TBMM Hükûmeti Lozan’da sadece Anadolu’ya saldıran Yunanlılarla değil, I. Dünya Savaşı’nda Osmanlı’yı yenen devletlerle de hesaplaşmış ve imparatorluğun tüm tasfiye davaları ile de yüzleşmek zorunda kalmıştır; Türk-Yunan sınırı, Osmanlı borçları, Boğazlar, Musul, kapitülasyonlar ve azınlıklar konularında uzun ve tartışmalı görüşmeler yapılmıştır. İsmet Paşa; “Türk milleti her şeyden evvel, diğer müstakil milletler gibi, müstakil millet muamelesi görmek hakkını haizdir.” demiştir.
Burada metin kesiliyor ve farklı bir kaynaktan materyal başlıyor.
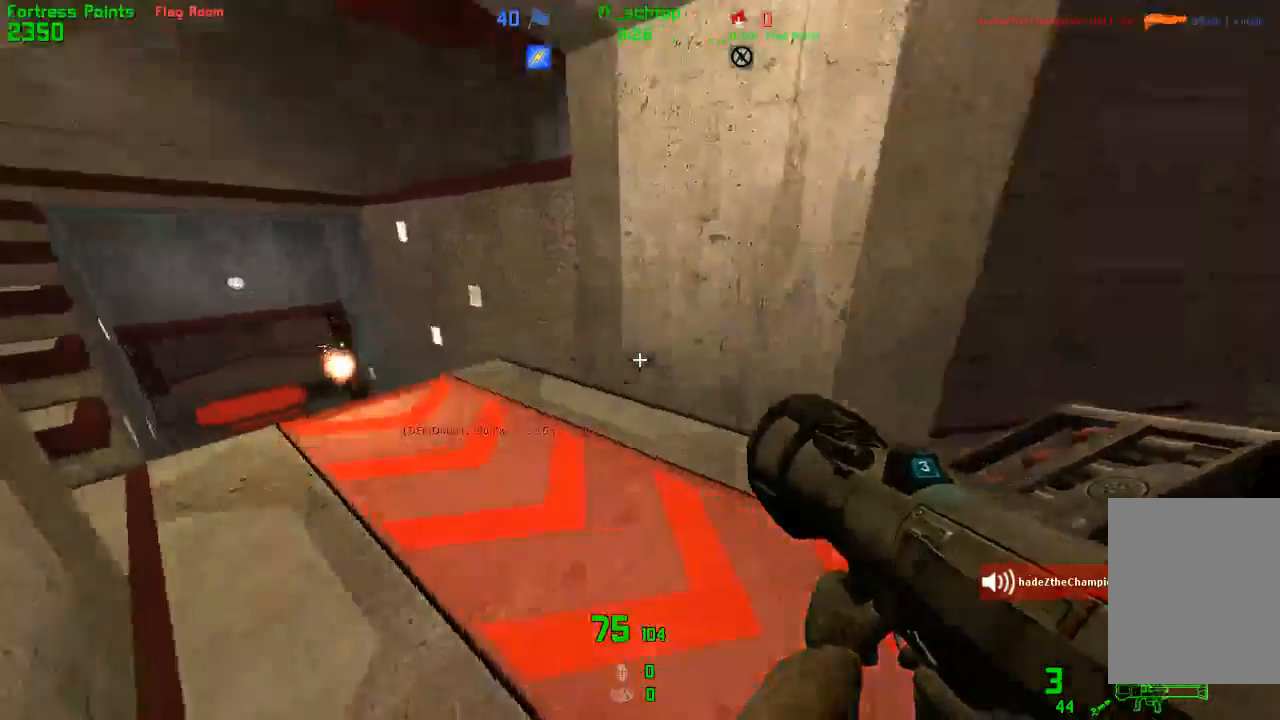
{"keys": ["forward"], "events": [[33, "back", "up"], [250, "forward", "down"], [467, "right", "up"]]}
21. yüz yılın başından beri ülkemizi yönetenlerin; “Lozan’ı bize zafer diye yutturmaya çalışıyorlar” söylemleri, bugün artık yerini “Kahraman milletimizin her türlü imkansızlığa, ihanete ve zorluğa rağmen zaferle taçlandırdığı istiklal mücadelesi, Lozan Barış Antlaşması ile uluslararası alanda da tasdik edilmiştir.” ifadelerine bırakmış görünüyor.
Son sözü Türkiye Cumhuriyeti’nin kurucusu Başkomutan Gazi Mustafa Kemal Atatürk’e verelim. Atatürk; Lozan Antlaşması’nın 4. yıldönümü nedeniyle yani 1927’de, Dolmabahçe Sarayı’nda kendisini ziyaret eden İstanbul Darülfünunu Hukuk Fakültesi Heyeti’ne şöyle demiştir:
“Lozan Barışı Türk tarihinde bir dönüm noktasıdır. Türk milleti için siyasi bir zafer teşkil eden bu antlaşmanın Osmanlı tarihinde benzeri yoktur. Milletimiz bununla haklı olarak iftihar edebilir ve Türk milletinin yüksek bir eseri olan bu antlaşmanın yüksek kıymetini takdir etmesi lâzım gelen gençliğin bunu mazide yapılmış antlaşmalarla kıyaslaması gerekir.”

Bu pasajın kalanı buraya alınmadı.